TASK TO COMPLETE :: What lines in this listing contain the string "based"? Report each one by copying it.

DATA PROVIDED ::
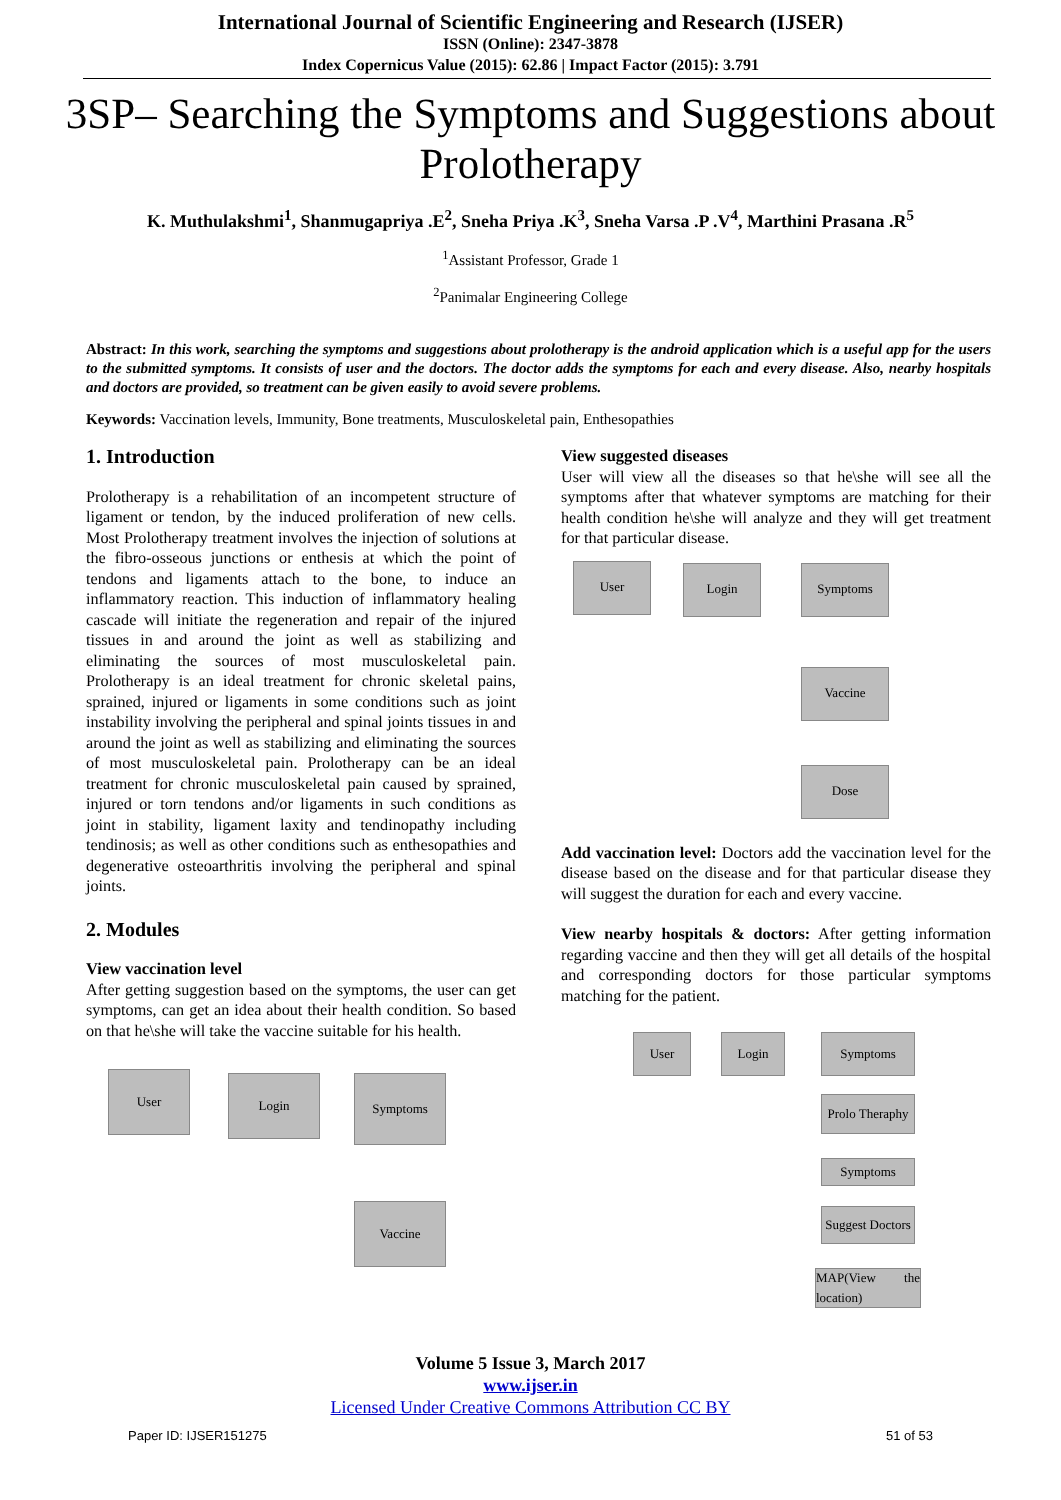International Journal of Scientific Engineering and Research (IJSER)
ISSN (Online): 2347-3878
Index Copernicus Value (2015): 62.86 | Impact Factor (2015): 3.791
3SP– Searching the Symptoms and Suggestions about Prolotherapy
K. Muthulakshmi<sup>1</sup>, Shanmugapriya .E<sup>2</sup>, Sneha Priya .K<sup>3</sup>, Sneha Varsa .P .V<sup>4</sup>, Marthini Prasana .R<sup>5</sup>
<sup>1</sup> Assistant Professor, Grade 1
<sup>2</sup> Panimalar Engineering College
Abstract: In this work, searching the symptoms and suggestions about prolotherapy is the android application which is a useful app for the users to the submitted symptoms. It consists of user and the doctors. The doctor adds the symptoms for each and every disease. Also, nearby hospitals and doctors are provided, so treatment can be given easily to avoid severe problems.
Keywords: Vaccination levels, Immunity, Bone treatments, Musculoskeletal pain, Enthesopathies
1. Introduction
Prolotherapy is a rehabilitation of an incompetent structure of ligament or tendon, by the induced proliferation of new cells. Most Prolotherapy treatment involves the injection of solutions at the fibro-osseous junctions or enthesis at which the point of tendons and ligaments attach to the bone, to induce an inflammatory reaction. This induction of inflammatory healing cascade will initiate the regeneration and repair of the injured tissues in and around the joint as well as stabilizing and eliminating the sources of most musculoskeletal pain. Prolotherapy is an ideal treatment for chronic skeletal pains, sprained, injured or ligaments in some conditions such as joint instability involving the peripheral and spinal joints tissues in and around the joint as well as stabilizing and eliminating the sources of most musculoskeletal pain. Prolotherapy can be an ideal treatment for chronic musculoskeletal pain caused by sprained, injured or torn tendons and/or ligaments in such conditions as joint in stability, ligament laxity and tendinopathy including tendinosis; as well as other conditions such as enthesopathies and degenerative osteoarthritis involving the peripheral and spinal joints.
2. Modules
View vaccination level
After getting suggestion based on the symptoms, the user can get symptoms, can get an idea about their health condition. So based on that he\she will take the vaccine suitable for his health.
User Login Symptoms
Vaccine
View suggested diseases
User will view all the diseases so that he\she will see all the symptoms after that whatever symptoms are matching for their health condition he\she will analyze and they will get treatment for that particular disease.
User Login Symptoms
Vaccine
Dose
Add vaccination level: Doctors add the vaccination level for the disease based on the disease and for that particular disease they will suggest the duration for each and every vaccine.
View nearby hospitals & doctors: After getting information regarding vaccine and then they will get all details of the hospital and corresponding doctors for those particular symptoms matching for the patient.
User Login Symptoms
Prolo Theraphy
Symptoms
Suggest Doctors
MAP(View the location)
Volume 5 Issue 3, March 2017
www.ijser.in
Licensed Under Creative Commons Attribution CC BY
Paper ID: IJSER151275 51 of 53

FINISHED TASK ::
After getting suggestion based on the symptoms, the user can get symptoms, can get an idea about their health condition. So based on that he\she will take the vaccine suitable for his health.
Add vaccination level: Doctors add the vaccination level for the disease based on the disease and for that particular disease they will suggest the duration for each and every vaccine.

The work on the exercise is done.